To do: Determine the number of lines in the data that contain "ЗАЩИТНЫХ". Answer with that number only.

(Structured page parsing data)
Segment Open

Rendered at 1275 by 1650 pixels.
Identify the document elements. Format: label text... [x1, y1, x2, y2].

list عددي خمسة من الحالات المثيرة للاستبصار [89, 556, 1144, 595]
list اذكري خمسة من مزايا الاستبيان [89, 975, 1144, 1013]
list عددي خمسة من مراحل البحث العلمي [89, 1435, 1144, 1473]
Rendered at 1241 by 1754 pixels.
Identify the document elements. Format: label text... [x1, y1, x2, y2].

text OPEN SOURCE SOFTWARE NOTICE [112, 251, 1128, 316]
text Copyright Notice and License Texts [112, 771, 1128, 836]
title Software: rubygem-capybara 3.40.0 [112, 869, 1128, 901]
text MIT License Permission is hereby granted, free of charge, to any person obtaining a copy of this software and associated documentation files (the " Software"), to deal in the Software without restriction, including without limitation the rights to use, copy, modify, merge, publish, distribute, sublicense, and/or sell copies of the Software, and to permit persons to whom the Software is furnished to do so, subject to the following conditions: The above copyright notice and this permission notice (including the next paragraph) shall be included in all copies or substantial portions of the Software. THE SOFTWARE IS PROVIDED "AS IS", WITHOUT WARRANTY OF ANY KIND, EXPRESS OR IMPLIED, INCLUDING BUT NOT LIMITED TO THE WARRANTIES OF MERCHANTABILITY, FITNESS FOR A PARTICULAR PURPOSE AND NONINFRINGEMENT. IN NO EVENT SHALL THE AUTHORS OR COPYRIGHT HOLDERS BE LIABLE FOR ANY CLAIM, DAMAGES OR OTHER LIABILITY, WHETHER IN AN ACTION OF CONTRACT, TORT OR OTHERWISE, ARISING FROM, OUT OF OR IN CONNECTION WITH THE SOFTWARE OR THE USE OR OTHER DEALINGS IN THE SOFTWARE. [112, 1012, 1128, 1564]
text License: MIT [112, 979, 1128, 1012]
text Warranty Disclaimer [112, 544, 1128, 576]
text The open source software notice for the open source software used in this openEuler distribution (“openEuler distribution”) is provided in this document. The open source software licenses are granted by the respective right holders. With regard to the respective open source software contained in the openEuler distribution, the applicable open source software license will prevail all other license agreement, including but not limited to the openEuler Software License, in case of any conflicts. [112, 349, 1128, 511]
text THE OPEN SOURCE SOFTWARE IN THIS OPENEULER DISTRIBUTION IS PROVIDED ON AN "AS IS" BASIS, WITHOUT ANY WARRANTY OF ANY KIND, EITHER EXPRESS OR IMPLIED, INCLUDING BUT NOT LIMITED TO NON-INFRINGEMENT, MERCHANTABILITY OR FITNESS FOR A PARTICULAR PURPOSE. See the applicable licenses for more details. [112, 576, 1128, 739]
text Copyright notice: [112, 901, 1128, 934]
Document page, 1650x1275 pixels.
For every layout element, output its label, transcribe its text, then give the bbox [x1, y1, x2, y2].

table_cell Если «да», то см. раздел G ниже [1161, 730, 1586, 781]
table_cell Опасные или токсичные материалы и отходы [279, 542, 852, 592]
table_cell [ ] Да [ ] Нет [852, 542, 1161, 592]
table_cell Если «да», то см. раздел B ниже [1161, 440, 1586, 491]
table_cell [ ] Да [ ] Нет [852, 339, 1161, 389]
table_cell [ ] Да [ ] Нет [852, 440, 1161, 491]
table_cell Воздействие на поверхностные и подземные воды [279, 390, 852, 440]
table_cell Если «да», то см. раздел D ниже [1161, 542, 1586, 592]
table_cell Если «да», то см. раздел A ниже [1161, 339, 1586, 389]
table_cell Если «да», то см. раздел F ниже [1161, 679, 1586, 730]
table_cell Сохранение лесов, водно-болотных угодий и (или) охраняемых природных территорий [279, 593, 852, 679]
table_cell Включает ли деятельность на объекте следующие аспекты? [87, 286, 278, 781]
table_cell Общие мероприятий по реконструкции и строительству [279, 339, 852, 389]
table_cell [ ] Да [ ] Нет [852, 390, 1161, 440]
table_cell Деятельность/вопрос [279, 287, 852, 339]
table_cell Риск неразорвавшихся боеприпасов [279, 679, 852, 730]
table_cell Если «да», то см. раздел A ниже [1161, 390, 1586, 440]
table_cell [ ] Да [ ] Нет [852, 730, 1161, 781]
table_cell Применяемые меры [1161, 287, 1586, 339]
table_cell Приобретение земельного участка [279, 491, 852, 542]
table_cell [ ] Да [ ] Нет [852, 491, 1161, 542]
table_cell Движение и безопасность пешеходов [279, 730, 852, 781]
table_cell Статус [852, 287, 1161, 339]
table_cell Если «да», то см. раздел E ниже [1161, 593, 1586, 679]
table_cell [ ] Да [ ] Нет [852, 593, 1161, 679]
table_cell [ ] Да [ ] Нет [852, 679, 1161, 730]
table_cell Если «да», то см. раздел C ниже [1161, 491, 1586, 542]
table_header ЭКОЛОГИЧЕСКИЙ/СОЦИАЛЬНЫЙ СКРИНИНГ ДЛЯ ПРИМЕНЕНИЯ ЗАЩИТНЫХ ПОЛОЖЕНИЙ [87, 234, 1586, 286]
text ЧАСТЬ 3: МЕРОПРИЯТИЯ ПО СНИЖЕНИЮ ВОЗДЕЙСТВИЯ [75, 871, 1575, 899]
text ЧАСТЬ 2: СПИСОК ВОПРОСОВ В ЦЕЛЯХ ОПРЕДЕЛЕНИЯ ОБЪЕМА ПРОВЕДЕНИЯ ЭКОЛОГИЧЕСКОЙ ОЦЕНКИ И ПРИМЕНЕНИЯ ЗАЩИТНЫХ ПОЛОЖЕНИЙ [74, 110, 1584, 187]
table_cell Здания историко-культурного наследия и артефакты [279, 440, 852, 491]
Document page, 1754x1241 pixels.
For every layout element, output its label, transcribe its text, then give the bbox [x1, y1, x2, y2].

Segment Closed

Expected output: 2